Editor's note: This is one in a series of articles about Historic Aiken Foundation award winners.
The Thistle Cottage and its gardens were in a significant state of disrepair just a few years ago. However, when Chuck and Jo Anne Leopold acquired the home, they set about restoring the old home to its original glory.
Their efforts taking the dilapidated, overgrown and poorly maintained home and garden have won them much praise. But it was their work on the garden, and their painstaking recreation of the original vision, that saw them gain laurels.

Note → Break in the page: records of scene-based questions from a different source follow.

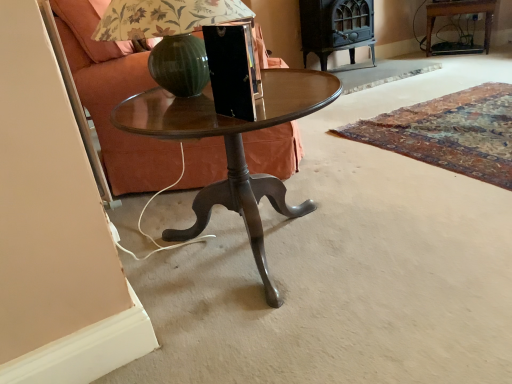
Question: Considering the positions of metallic green glass at center and matte brown fabric armchair at left in the image, is metallic green glass at center bigger or smaller than matte brown fabric armchair at left?

Choices:
 (A) big
 (B) small

Answer: (B)

Question: Considering the positions of metallic green glass at center and matte brown fabric armchair at left in the image, is metallic green glass at center taller or shorter than matte brown fabric armchair at left?

Choices:
 (A) short
 (B) tall

Answer: (A)

Question: Estimate the real-world distances between objects in this image. Which object is closer to the matte brown fabric armchair at left?

Choices:
 (A) wooden side table at upper right
 (B) metallic green glass at center
 (C) wooden glossy table at center

Answer: (B)

Question: Considering the real-world distances, which object is closest to the metallic green glass at center?

Choices:
 (A) wooden side table at upper right
 (B) wooden glossy table at center
 (C) matte brown fabric armchair at left

Answer: (B)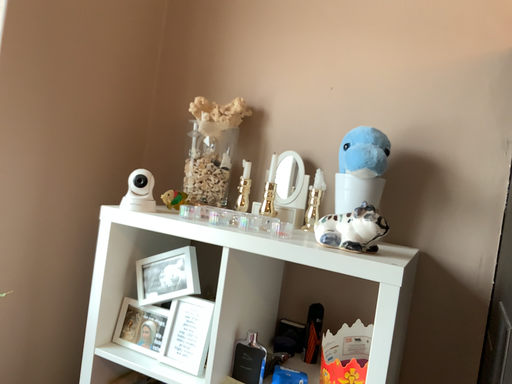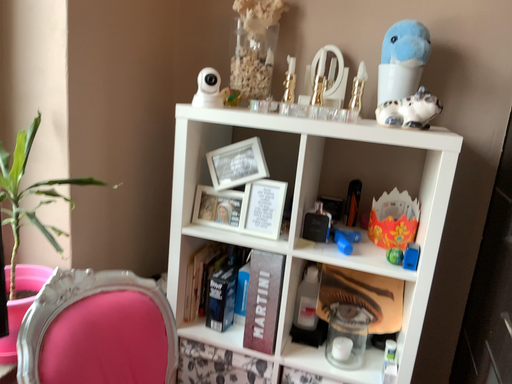
Question: Which way did the camera rotate in the video?

Choices:
 (A) rotated left
 (B) rotated right

Answer: (B)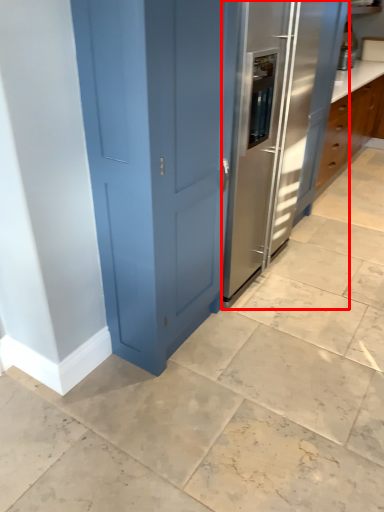
Question: From the image, what is the correct spatial relationship of fridge (annotated by the red box) in relation to appliance?

Choices:
 (A) left
 (B) right

Answer: (A)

The Claudia Phelps Award is given annually by the Historic Aiken Foundation in recognition of outstanding restoration and for enhancement of a historic garden. The 2012 winners of the award were the Leopolds for their work on the Thistle Cottage Gardens.
The gardens were a substantial job, Jo Anne said, of vines so overgrown that outhouses were near invisible, and a lawn so out-of-shape that its original path is still not utterly certain. The state of the garden was detailed by Chuck in his letter to the foundation.
“One reason for starting so much at once was because the door and walkways had bushes and trees blocking them along with century-old camellia branches blocking the way,” Chuck said, describing the wild nature of the garden before they began. “Wisteria was growing underground from the neighbor's yard and fence; and above ground across the driveway, over our roof, and onto the chimney.”
The idea was to bring the garden back to former glory, not to redesign.
“Our plan from the beginning was to change as little as possible knowing that the house and garden had good bones,” Chuck wrote in a letter to the Historic Aiken Foundation.
“After removing volunteer trees and rebuilding the back steps, we found a partially-buried stone mill wheel. Between the fence and office building, we found the house's original gates, which are now being used to grow vines,” he said.
The substantial mill wheel now sits propped against a large oak; a well-worn tool, its light, rough surface an attractive contrast to the bright, colorful garden around it.
Keeping with the sense of rejuvenation, the Leopolds wanted to improve two large, circular brick mosaics. The grounds beneath the feature had suffered from subsidence. So, the couple had each brick removed, the ground repaired and then each block placed back in its original place.
“It was painstaking work, but I feel it captures the essence of the original garden and how it should look,” Jo Anne said.
From the renewed mosaics to the mill wheel, there flows a lawn curving around the house on one side, and meeting ivy interspersed with flowering plants and mature trees.
The Leopolds are proud of their work, mostly that they have been able to bring back, and enjoy the beauty that was recently hidden within the garden.